Assim que os sonhos da IA se dissiparem, os EUA não perderão apenas seu único motor de crescimento restante, como também é provável que ocorra uma reação em cadeia nos mercados financeiros. Há também o risco de uma reação em cadeia nos mercados financeiros. O ponto de partida mais provável são os bancos paralelos, como os fundos de investimento. Esse segmento não regulamentado do sistema financeiro cresceu enormemente nos últimos anos e contribuiu significativamente para financiar a euforia em torno da IA. Ele seria, assim, o mais afetado por um revés. Em seu Relatório de Estabilidade Financeira Global, publicado em outubro, o FMI mostra-se preocupado com essa questão.
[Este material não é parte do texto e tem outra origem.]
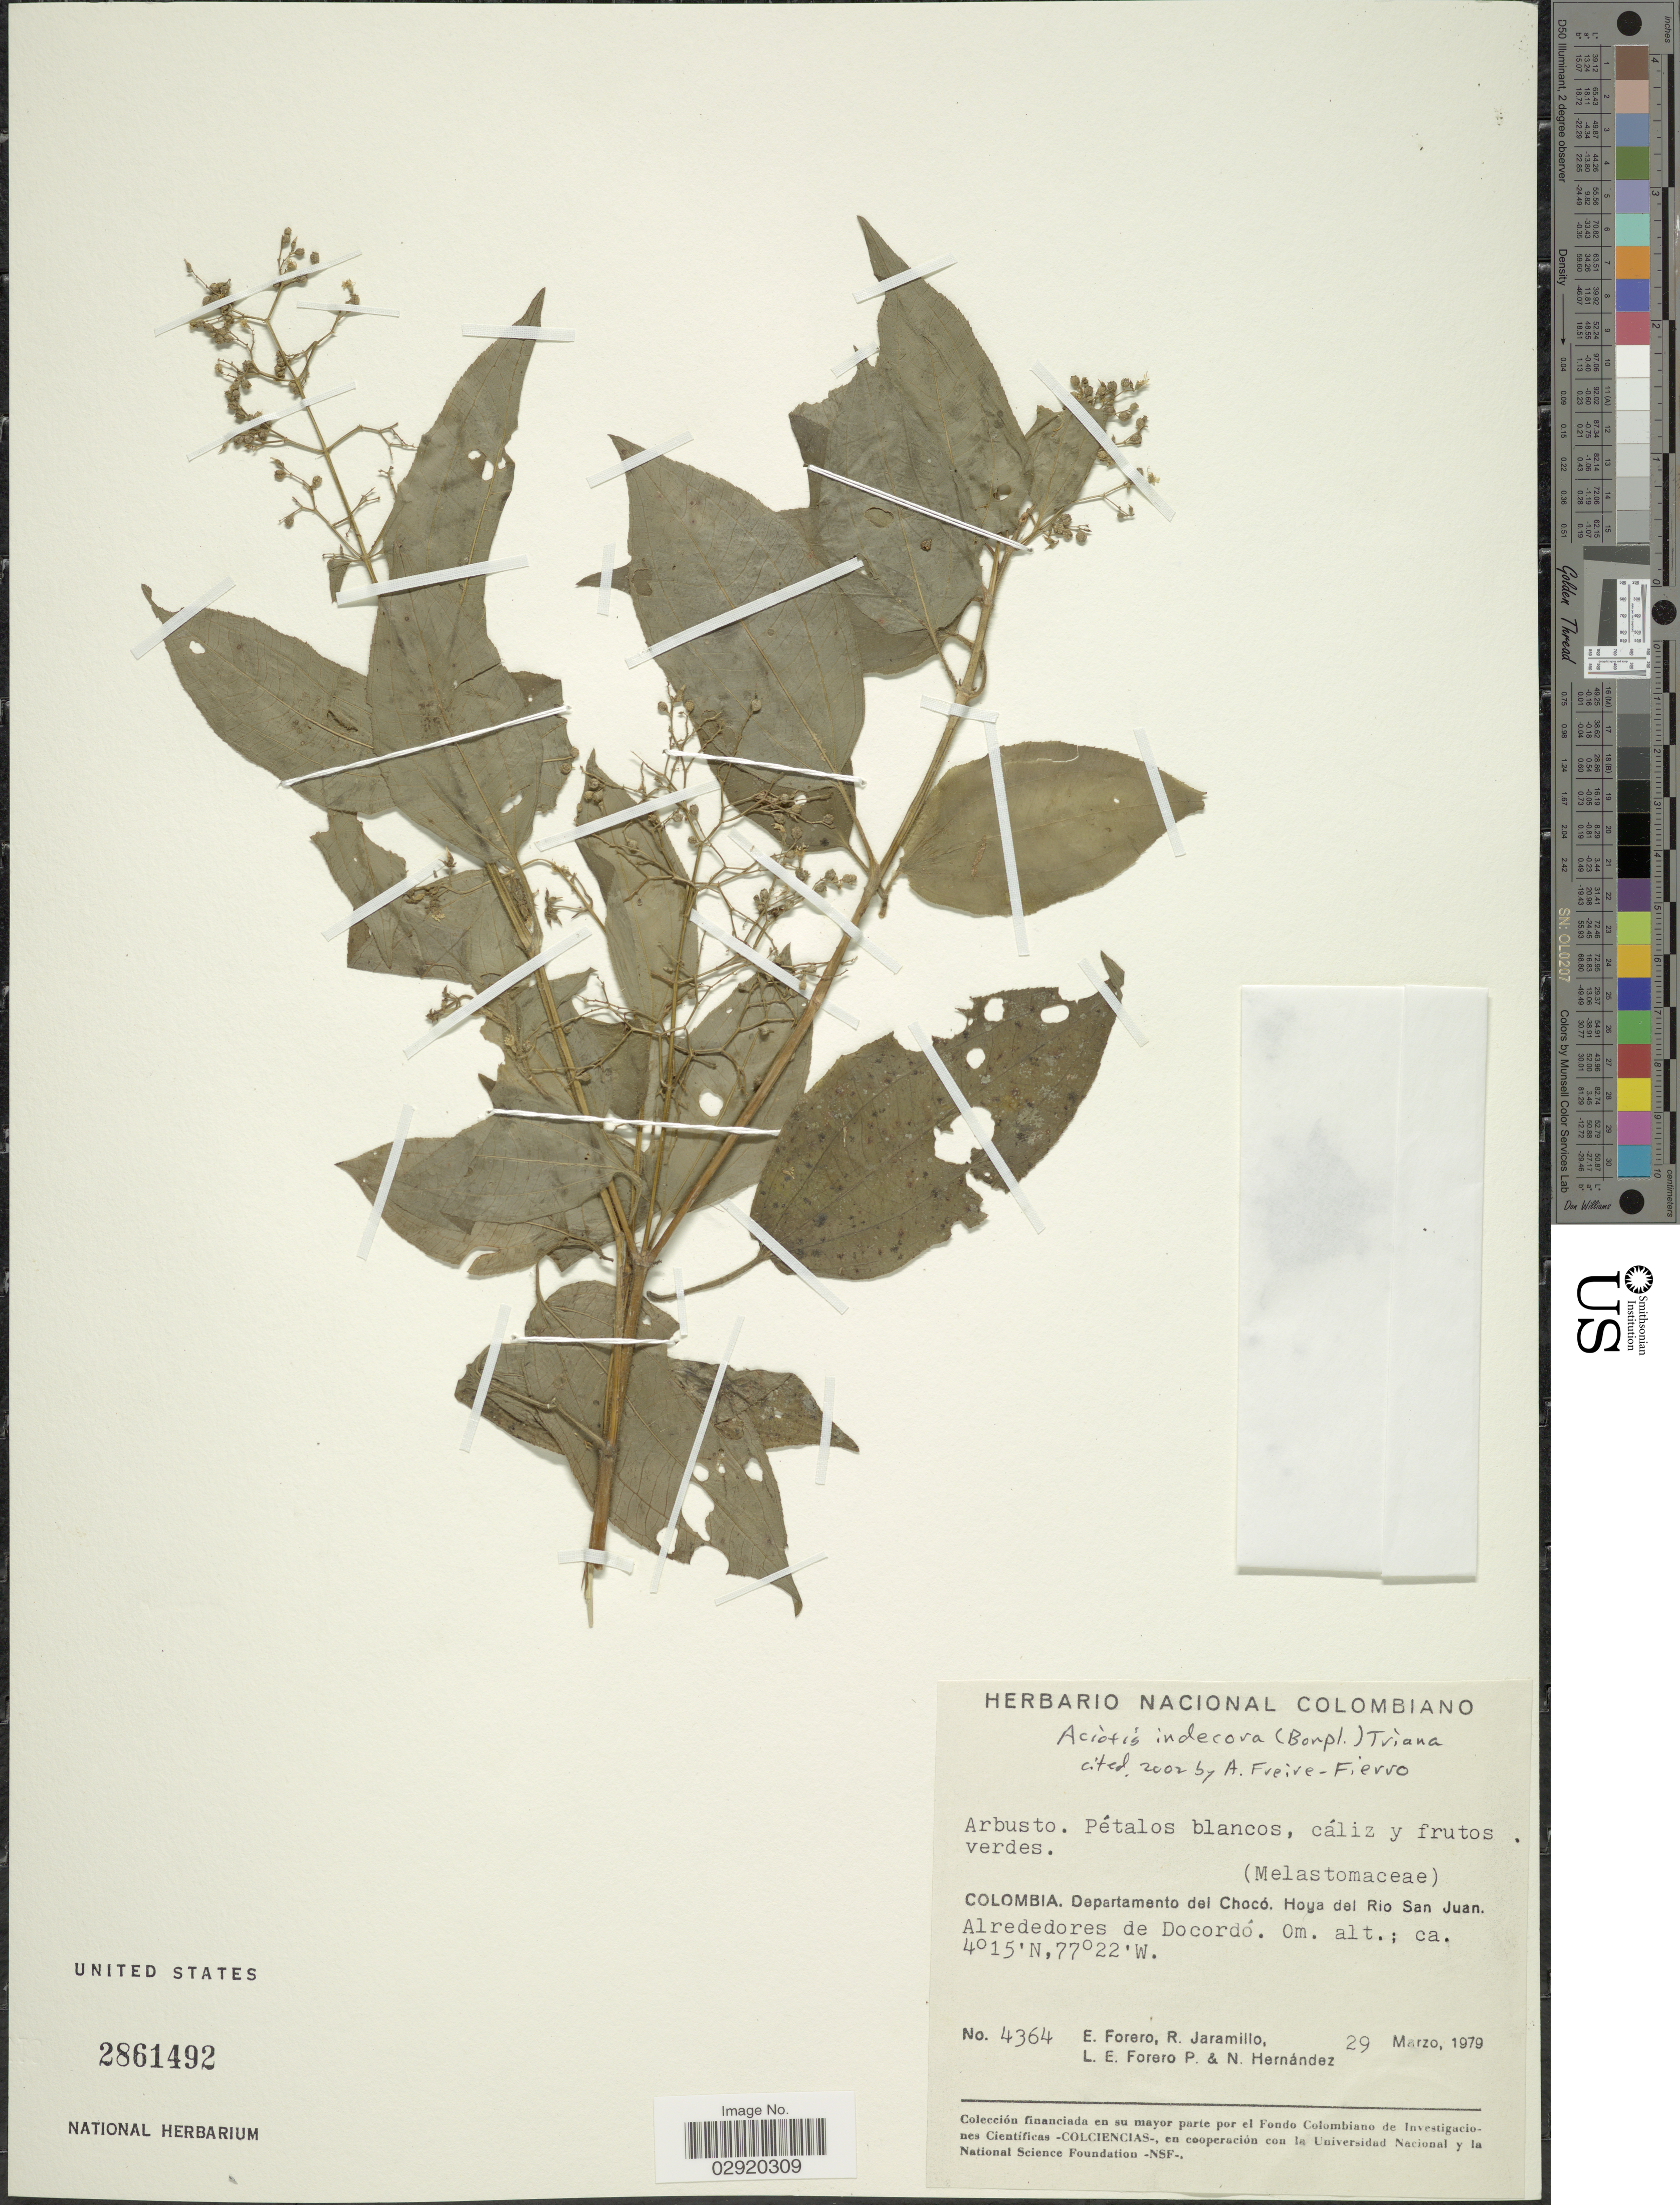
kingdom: Plantae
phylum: Tracheophyta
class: Magnoliopsida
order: Myrtales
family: Melastomataceae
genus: Aciotis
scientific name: Aciotis indecora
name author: (Bonpl.) Triana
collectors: E. Forero, R. Jaramillo, L. E. Forero & N. Hernandez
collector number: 4364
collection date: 1979-03-29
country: Colombia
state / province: Chocó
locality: Departamento del Chocó. Hoya del Rio San Juan. Alrededores de Docordó.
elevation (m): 0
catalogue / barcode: US 2861492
O relatório não apenas alerta para o risco de “correções bruscas do mercado” nas ações de IA, mas também para o fato de que os bancos paralelos podem ficar em apuros. Isso, por sua vez, funcionaria como uma reação em cadeia.
O estouro da bolha da IA não afetaria apenas um setor econômico, mas provocaria uma crise generalizada. Isso se aplica, em primeiro lugar, à terra natal dos gigantes da tecnologia. Na era do capitalismo impulsionado pela dinâmica dos mercados financeiros, os EUA já provocaram duas crises que abalaram a economia mundial: o estouro da bolha da internet e a grande crise financeira de 2008. Em ambos os casos, a recessão foi superada pelo surgimento de bolhas ainda maiores nos EUA, que fizeram a economia mundial retomar o crescimento. Com o estouro da bolha da IA, porém, o papel dos EUA como “lar de todas as bolhas globais” pode chegar ao fim.